> [REQUEST]
Reproduce the listing below line for line, keeping every character unchanged.

> [SOURCE RECORDS]
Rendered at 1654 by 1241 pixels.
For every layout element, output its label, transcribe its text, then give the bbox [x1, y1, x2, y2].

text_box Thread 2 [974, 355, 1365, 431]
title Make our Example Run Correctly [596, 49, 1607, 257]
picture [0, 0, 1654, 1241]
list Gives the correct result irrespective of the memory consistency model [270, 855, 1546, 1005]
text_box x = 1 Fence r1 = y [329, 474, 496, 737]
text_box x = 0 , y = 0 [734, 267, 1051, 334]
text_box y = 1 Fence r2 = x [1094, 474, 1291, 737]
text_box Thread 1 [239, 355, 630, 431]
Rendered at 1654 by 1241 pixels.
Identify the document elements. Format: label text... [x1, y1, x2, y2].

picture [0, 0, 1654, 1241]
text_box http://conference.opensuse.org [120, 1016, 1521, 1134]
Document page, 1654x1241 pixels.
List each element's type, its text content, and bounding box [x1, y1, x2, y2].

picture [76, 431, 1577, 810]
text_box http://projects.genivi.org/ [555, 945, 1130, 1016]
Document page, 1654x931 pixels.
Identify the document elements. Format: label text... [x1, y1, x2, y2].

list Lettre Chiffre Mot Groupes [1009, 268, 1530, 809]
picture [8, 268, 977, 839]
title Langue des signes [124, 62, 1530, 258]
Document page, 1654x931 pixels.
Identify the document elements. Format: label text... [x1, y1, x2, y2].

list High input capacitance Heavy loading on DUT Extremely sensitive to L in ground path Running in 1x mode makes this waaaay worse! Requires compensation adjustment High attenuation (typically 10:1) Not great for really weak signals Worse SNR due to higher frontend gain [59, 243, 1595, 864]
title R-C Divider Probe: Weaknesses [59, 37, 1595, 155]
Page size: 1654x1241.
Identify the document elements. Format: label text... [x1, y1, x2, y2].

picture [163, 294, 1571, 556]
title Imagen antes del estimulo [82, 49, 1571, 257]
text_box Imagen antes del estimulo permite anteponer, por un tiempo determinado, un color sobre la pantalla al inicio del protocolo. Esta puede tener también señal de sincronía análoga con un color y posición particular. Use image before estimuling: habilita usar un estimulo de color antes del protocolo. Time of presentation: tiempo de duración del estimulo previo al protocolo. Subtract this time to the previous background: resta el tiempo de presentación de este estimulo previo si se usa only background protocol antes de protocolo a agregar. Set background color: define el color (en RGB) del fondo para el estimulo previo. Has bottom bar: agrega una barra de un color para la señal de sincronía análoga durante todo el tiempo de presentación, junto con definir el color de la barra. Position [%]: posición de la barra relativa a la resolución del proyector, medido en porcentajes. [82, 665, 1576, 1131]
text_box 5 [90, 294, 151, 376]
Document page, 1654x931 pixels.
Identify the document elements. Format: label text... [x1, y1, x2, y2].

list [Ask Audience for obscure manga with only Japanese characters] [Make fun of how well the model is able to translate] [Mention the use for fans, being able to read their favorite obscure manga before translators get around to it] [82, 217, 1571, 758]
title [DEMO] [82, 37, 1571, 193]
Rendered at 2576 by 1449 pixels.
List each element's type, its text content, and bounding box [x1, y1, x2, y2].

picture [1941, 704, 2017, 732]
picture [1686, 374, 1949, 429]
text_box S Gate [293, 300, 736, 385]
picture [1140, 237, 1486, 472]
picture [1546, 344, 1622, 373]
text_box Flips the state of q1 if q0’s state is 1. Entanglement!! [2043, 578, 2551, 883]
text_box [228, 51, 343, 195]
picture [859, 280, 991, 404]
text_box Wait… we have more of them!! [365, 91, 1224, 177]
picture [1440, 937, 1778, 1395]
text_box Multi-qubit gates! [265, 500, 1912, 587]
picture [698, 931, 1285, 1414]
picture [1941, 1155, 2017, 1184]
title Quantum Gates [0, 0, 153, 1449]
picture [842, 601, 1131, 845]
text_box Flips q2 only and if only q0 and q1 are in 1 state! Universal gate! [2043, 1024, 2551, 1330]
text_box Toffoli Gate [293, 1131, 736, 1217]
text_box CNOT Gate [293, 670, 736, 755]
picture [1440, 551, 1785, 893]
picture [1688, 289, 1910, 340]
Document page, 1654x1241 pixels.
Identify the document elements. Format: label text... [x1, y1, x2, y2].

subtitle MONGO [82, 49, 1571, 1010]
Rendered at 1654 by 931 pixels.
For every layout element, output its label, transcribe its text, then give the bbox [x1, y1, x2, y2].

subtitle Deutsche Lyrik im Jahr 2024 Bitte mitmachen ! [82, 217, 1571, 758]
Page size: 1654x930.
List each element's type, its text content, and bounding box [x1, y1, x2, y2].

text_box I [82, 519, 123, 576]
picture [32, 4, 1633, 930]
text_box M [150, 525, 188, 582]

> [COMPLETE OUTPUT]
Rendered at 1654 by 1241 pixels.
For every layout element, output its label, transcribe its text, then give the bbox [x1, y1, x2, y2].

text_box Thread 2 [974, 355, 1365, 431]
title Make our Example Run Correctly [596, 49, 1607, 257]
picture [0, 0, 1654, 1241]
list Gives the correct result irrespective of the memory consistency model [270, 855, 1546, 1005]
text_box x = 1 Fence r1 = y [329, 474, 496, 737]
text_box x = 0 , y = 0 [734, 267, 1051, 334]
text_box y = 1 Fence r2 = x [1094, 474, 1291, 737]
text_box Thread 1 [239, 355, 630, 431]
Rendered at 1654 by 1241 pixels.
Identify the document elements. Format: label text... [x1, y1, x2, y2].

picture [0, 0, 1654, 1241]
text_box http://conference.opensuse.org [120, 1016, 1521, 1134]
Document page, 1654x1241 pixels.
List each element's type, its text content, and bounding box [x1, y1, x2, y2].

picture [76, 431, 1577, 810]
text_box http://projects.genivi.org/ [555, 945, 1130, 1016]
Document page, 1654x931 pixels.
Identify the document elements. Format: label text... [x1, y1, x2, y2].

list Lettre Chiffre Mot Groupes [1009, 268, 1530, 809]
picture [8, 268, 977, 839]
title Langue des signes [124, 62, 1530, 258]
Document page, 1654x931 pixels.
Identify the document elements. Format: label text... [x1, y1, x2, y2].

list High input capacitance Heavy loading on DUT Extremely sensitive to L in ground path Running in 1x mode makes this waaaay worse! Requires compensation adjustment High attenuation (typically 10:1) Not great for really weak signals Worse SNR due to higher frontend gain [59, 243, 1595, 864]
title R-C Divider Probe: Weaknesses [59, 37, 1595, 155]
Page size: 1654x1241.
Identify the document elements. Format: label text... [x1, y1, x2, y2].

picture [163, 294, 1571, 556]
title Imagen antes del estimulo [82, 49, 1571, 257]
text_box Imagen antes del estimulo permite anteponer, por un tiempo determinado, un color sobre la pantalla al inicio del protocolo. Esta puede tener también señal de sincronía análoga con un color y posición particular. Use image before estimuling: habilita usar un estimulo de color antes del protocolo. Time of presentation: tiempo de duración del estimulo previo al protocolo. Subtract this time to the previous background: resta el tiempo de presentación de este estimulo previo si se usa only background protocol antes de protocolo a agregar. Set background color: define el color (en RGB) del fondo para el estimulo previo. Has bottom bar: agrega una barra de un color para la señal de sincronía análoga durante todo el tiempo de presentación, junto con definir el color de la barra. Position [%]: posición de la barra relativa a la resolución del proyector, medido en porcentajes. [82, 665, 1576, 1131]
text_box 5 [90, 294, 151, 376]
Document page, 1654x931 pixels.
Identify the document elements. Format: label text... [x1, y1, x2, y2].

list [Ask Audience for obscure manga with only Japanese characters] [Make fun of how well the model is able to translate] [Mention the use for fans, being able to read their favorite obscure manga before translators get around to it] [82, 217, 1571, 758]
title [DEMO] [82, 37, 1571, 193]
Rendered at 2576 by 1449 pixels.
List each element's type, its text content, and bounding box [x1, y1, x2, y2].

picture [1941, 704, 2017, 732]
picture [1686, 374, 1949, 429]
text_box S Gate [293, 300, 736, 385]
picture [1140, 237, 1486, 472]
picture [1546, 344, 1622, 373]
text_box Flips the state of q1 if q0’s state is 1. Entanglement!! [2043, 578, 2551, 883]
text_box [228, 51, 343, 195]
picture [859, 280, 991, 404]
text_box Wait… we have more of them!! [365, 91, 1224, 177]
picture [1440, 937, 1778, 1395]
text_box Multi-qubit gates! [265, 500, 1912, 587]
picture [698, 931, 1285, 1414]
picture [1941, 1155, 2017, 1184]
title Quantum Gates [0, 0, 153, 1449]
picture [842, 601, 1131, 845]
text_box Flips q2 only and if only q0 and q1 are in 1 state! Universal gate! [2043, 1024, 2551, 1330]
text_box Toffoli Gate [293, 1131, 736, 1217]
text_box CNOT Gate [293, 670, 736, 755]
picture [1440, 551, 1785, 893]
picture [1688, 289, 1910, 340]
Document page, 1654x1241 pixels.
Identify the document elements. Format: label text... [x1, y1, x2, y2].

subtitle MONGO [82, 49, 1571, 1010]
Rendered at 1654 by 931 pixels.
For every layout element, output its label, transcribe its text, then give the bbox [x1, y1, x2, y2].

subtitle Deutsche Lyrik im Jahr 2024 Bitte mitmachen ! [82, 217, 1571, 758]
Page size: 1654x930.
List each element's type, its text content, and bounding box [x1, y1, x2, y2].

text_box I [82, 519, 123, 576]
picture [32, 4, 1633, 930]
text_box M [150, 525, 188, 582]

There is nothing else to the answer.